Kommunikation „unterirdisch“

Das ärgert sie bis heute. „Die Kommunikation ist unterirdisch“, so Wohlleben. Sie habe immer wieder nachfragen müssen, bis eine Antwort gekommen sei. Zufriedengestellt habe sie die aber auch nicht: „Ich sollte die Originaltickets schicken. Dann sind die weg. Und du hörst nichts mehr.“ Als sie jetzt von der geplanten Sanierung der Jabelmannhalle erfährt, platzt ihr der Kragen. Der Bericht zu den Arbeiten ruft auch andere noch auf Plan, die gegenüber der AZ erklären, bislang ihr Geld für Tickets noch nicht erhalten zu haben.

Ulrich Gustävel, Open-R-Veranstalter
Ulrich Gustävel, Open-R-Veranstalter © Archivfoto: Huchthausen/Hölscher

Eine genaue Zahl, wie viele Karten noch zu erstatten sind, vermag Ulrich Gustävel nicht nennen. Er spricht von einem letzten Rest an Ticketinhabern, bei denen noch eine Rückabwicklung ausstehe. Die schiere Masse an verkauften Tickets hätten es nicht möglich gemacht, immer ausführlich zu antworten. Aber: „Jede Mail, die reinkommt, wird gelesen und auch bearbeitet“, so Gustävel. Sollte es noch Ticketinhaber geben, für die eine Klärung herbeizuführen sei, sollten diese sich per Mail melden.

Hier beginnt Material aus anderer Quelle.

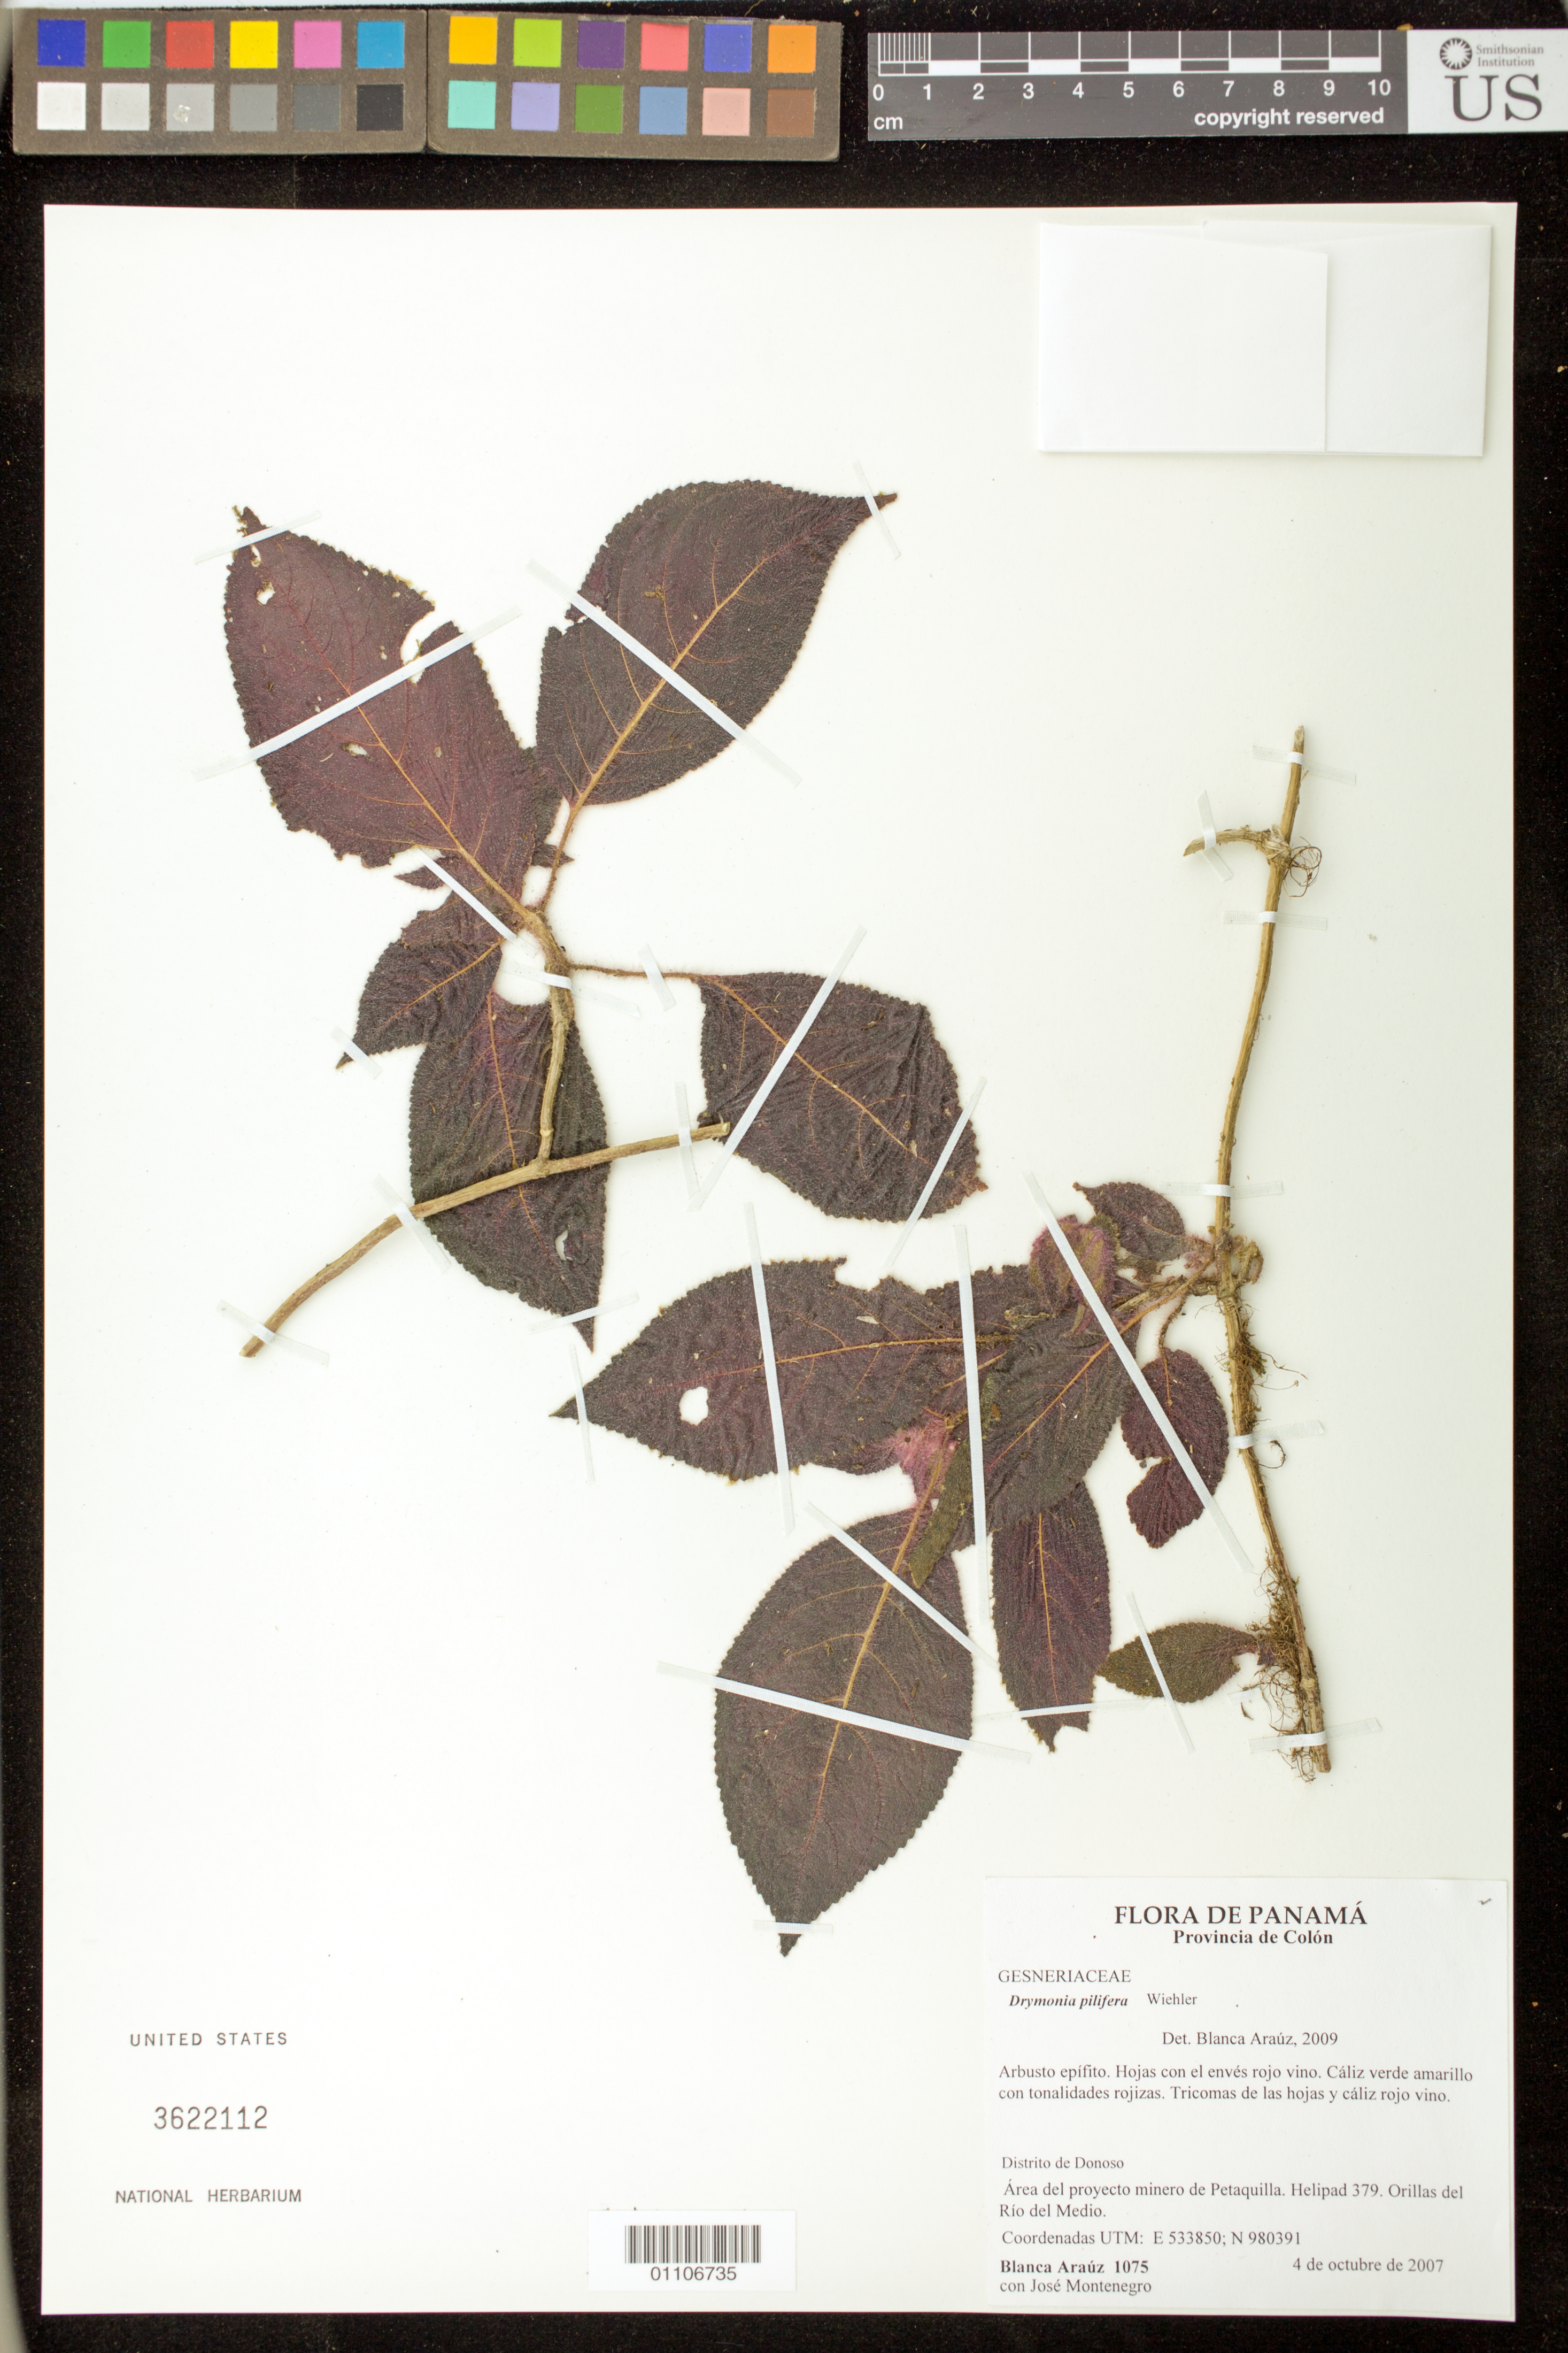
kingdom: Plantae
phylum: Tracheophyta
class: Magnoliopsida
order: Lamiales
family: Gesneriaceae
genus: Drymonia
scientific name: Drymonia pilifera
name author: Wiehler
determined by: Araúz, B.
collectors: B. Araúz & J. Montenegro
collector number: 1075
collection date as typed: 04 Oct 2007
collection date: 2007-10-04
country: Panama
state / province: Colón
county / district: Donoso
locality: Distrito de Donoso: Area del proyecto minero de Petaquilla. Helipad 379. Orillas del Rio del Medio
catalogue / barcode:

Gustävel berichtet auch davon, dass mancher Fall sein Team sogar mehrmals beschäftige. Eine Rückerstattung sei schon längst erfolgt, aber weil es sich um überschaubare Beträge handele, seien sie den Betroffenen bei der Durchsicht der Konto-Auszüge nicht aufgefallen. „Dann kommt eine neue Mail. Wir suchen wieder den Vorgang raus“, sagt Gustävel. Er berichtet auch davon, dass Karten zurückgegeben wurden, bei denen es sich um Fälschungen handelte. „Das ist gut 50 Mal passiert.“

Gustävel ist überzeugt: In diesem Sommer wird das Open R stattfinden. „Die Tribünen sind bestellt.“ 16 000 Tickets seien auch schon verkauft. Es würden wöchentlich mehr.

Julia Wohlleben hat ihre Tickets aus 2020 inzwischen per Einschreiben der Jabelmannhalle zukommen lassen, wartet nun auf die Rückerstattung in der gesetzten Frist. Ein Besuch des Open R kommt für sie nicht mehr infrage. Nach der Odyssee werde sie keine Karten mehr bei diesem Veranstalter kaufen.